– Что смешного, Дилан? Сейчас сюда придёт прокурор, чтобы отмазать тебя от очередного срока. На те деньги, который я плачу каждый раз, когда ты косячишь, я мог бы купить этот город с потрохами.

Да, я знаю, что он может! В этот раз я действительно облажался. Но я знаю, что он делает это не для меня. Для своей репутации. Отец занимает видное место в должности крупной компании, раскиданной по всему миру. И если бы он дал ход моим маленьким преступлениям, его честь была бы запятнана. А это то, что он любит больше всего на свете. Чувство собственного достоинства. Вот его гордость и его слабость.

В дверь раздаётся стук. Отец подходит и широко открывает, впуская импозантного мужчину с проседью в волосах. Он кивает мне так резко, что на мгновенье я подумал, что его голова сейчас оторвётся и упадёт на наш дорогой персидский ковёр.

– Заходи, Джек, налить тебе виски?

Они проходят в гостиную, болтая о всякой ерунде. Но это всегда прелюдия. В том возрасте, в котором они оба пребывают, сначала нужно обговорить погоду, гольф, ставки на нефть, рост доллара и очередную ерунду, оставляя главное на десерт.

Я не прислушиваюсь к их словам, я уже наизусть заучил все речи отца. Сейчас он будет предлагать ему крупную сумму денег, тот будет ломаться. Обычная игра взрослых дядек. Надоело! Я устал от этого дешёвого снобизма и богатых закидонов своих сверстников. Частная школа напоминает мне элитный бордель. Каждый хочет поднять себя на пьедестал, и кто больше заплатит, тот и заказывает музыку. Девушки, если их так можно назвать, настоящие акулы. Они отгрызут тебе руку, если ты не согласен с их статусом. Мир богатых жесток. Здесь каждому нужно доказывать, что ты такой же, как и они. Что в тебе есть стержень, хватка, и ты пойдешь по всем трупам, даже если Нью-Йорк будет полностью мертв.

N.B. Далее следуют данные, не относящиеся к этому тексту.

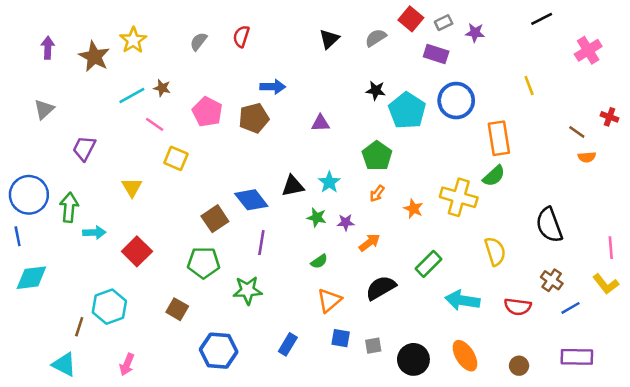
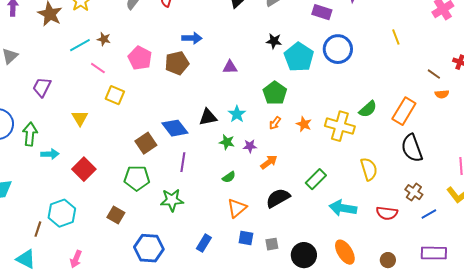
orange rectangle: (499, 138) -> (404, 111), moved, turned 40
orange star: (413, 209) -> (304, 124), moved

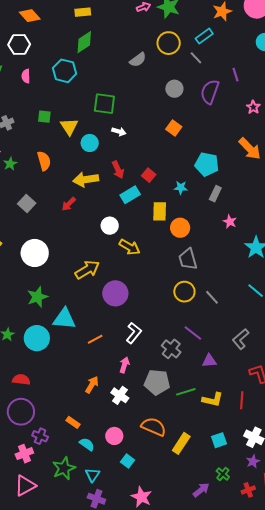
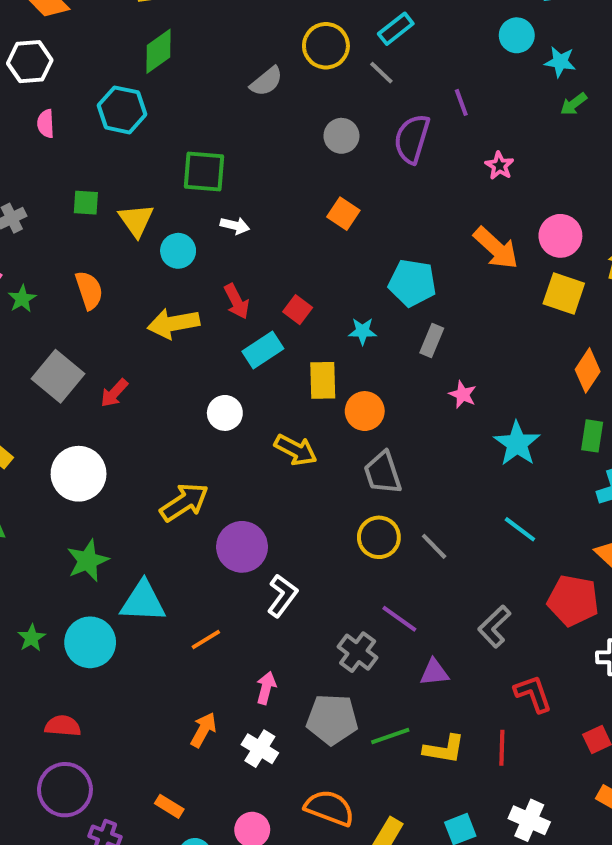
gray square: (27, 203) -> (58, 376), size x1.4
red arrow: (69, 204) -> (114, 393), moved
yellow arrow: (130, 247) -> (296, 450), moved
white L-shape: (134, 333) -> (282, 596), moved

Они слишком долго продолжают свой обмен любезностями, на отца это не похоже. Наконец, седовласый мужчина выходит из гостиной и кидает на меня свой цепкий взгляд. Я смотрю ему в глаза, давая понять, что мне насрать на то, что он думает обо мне. За ним идёт отец. Я не могу прочитать на его лице никаких эмоции, потому что этот говнюк всегда сдержан. Дверь закрывается за частым гостем в нашем доме, и я жду упрёков в свой адрес.

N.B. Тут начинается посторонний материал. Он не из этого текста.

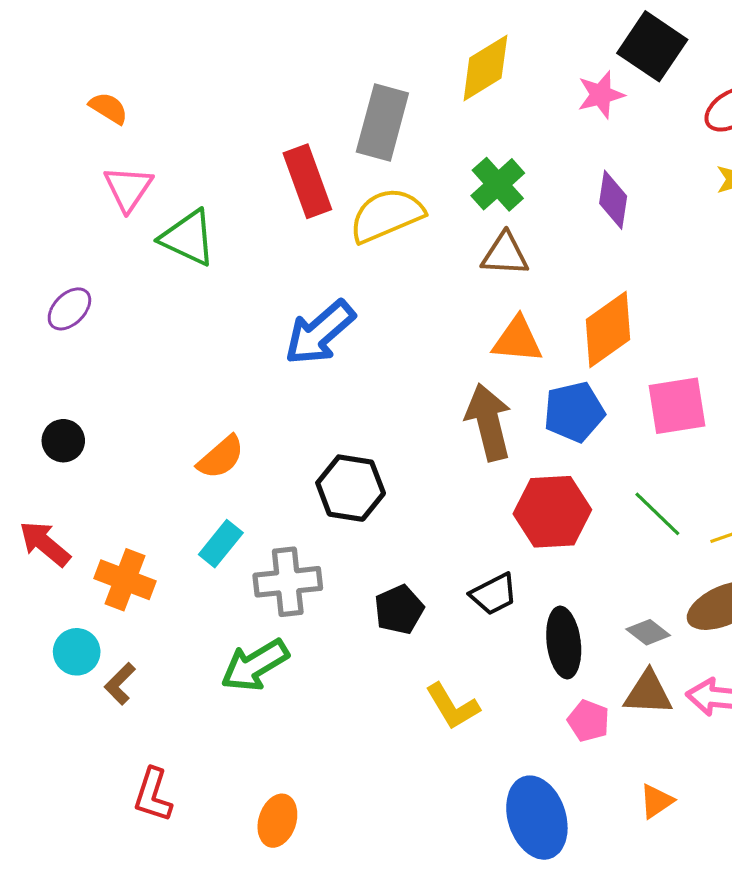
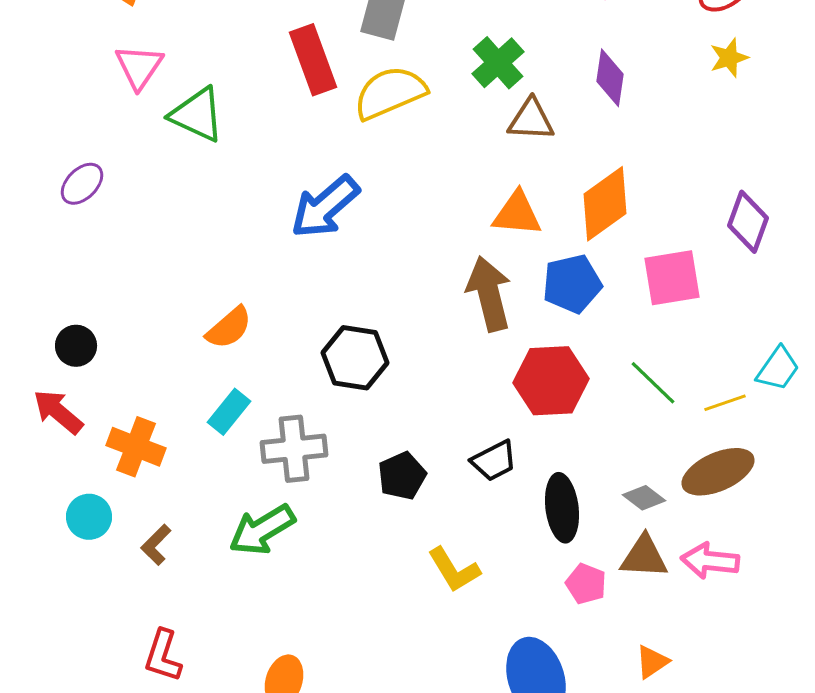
brown triangle: (505, 254) -> (531, 120), moved
black circle: (63, 441) -> (76, 346), moved
brown L-shape: (120, 684) -> (156, 545), moved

Но, к моему удивлению, смешанным с разочарованием, мой отец хранит молчание.

– Прокурор вытянул твои последние сбережения, которые ты откладывал на старость, папа?

Отец морщится, словно проглотил горькие таблетки. Я в курсе, что он ненавидит, когда я его так называю.

– Ты уезжаешь, Дилан!

И как это понимать? Типа, он выгоняет меня из дома? Отлично, поживу у приятелей в городе.

– Собери немного вещей, и нам нужно еще сделать фотографии на твои новые документы.

– Новые документы?

Мой сарказм улетучивается, как сигаретный дым. Я в растерянности, потому что обычно отец отчитывает меня в том, что я бездельник и обалдуй. Живу за его счёт и остальные бла-бла, которые я чаще всего пропускаю мимо ушей. Но сейчас отец по-настоящему серьёзен. И меня начинает бить тихая дрожь.

– Что сказал прокурор?

– Он не может замять твоё дело. Парень, которого ты чуть не убил, приходится племянником судьи.

– Что? И что это значит?

– Мы сделаем тебе новые документы. И у тебя есть двенадцать часов, чтобы покинуть этот город.

Я ошарашенно смотрю на него. Кулаки сжаты, потому что во мне вновь вскипает неконтролируемая ярость.

– Нафига мне новые документы? Я могу просто на время уехать, и вернуться, когда всё устаканится.

– В этом всё и дело, Дилан! Ты больше не сможешь вернуться!

Это мой предел. Я подлетаю к отцу, беру его за плечи и трясу, как тряпичную куклу. Затем толкаю, и он падает на стол. Бумаги, лежавшие на столе, кружат и разлетаются в воздухе, аккуратно приземляясь на пол.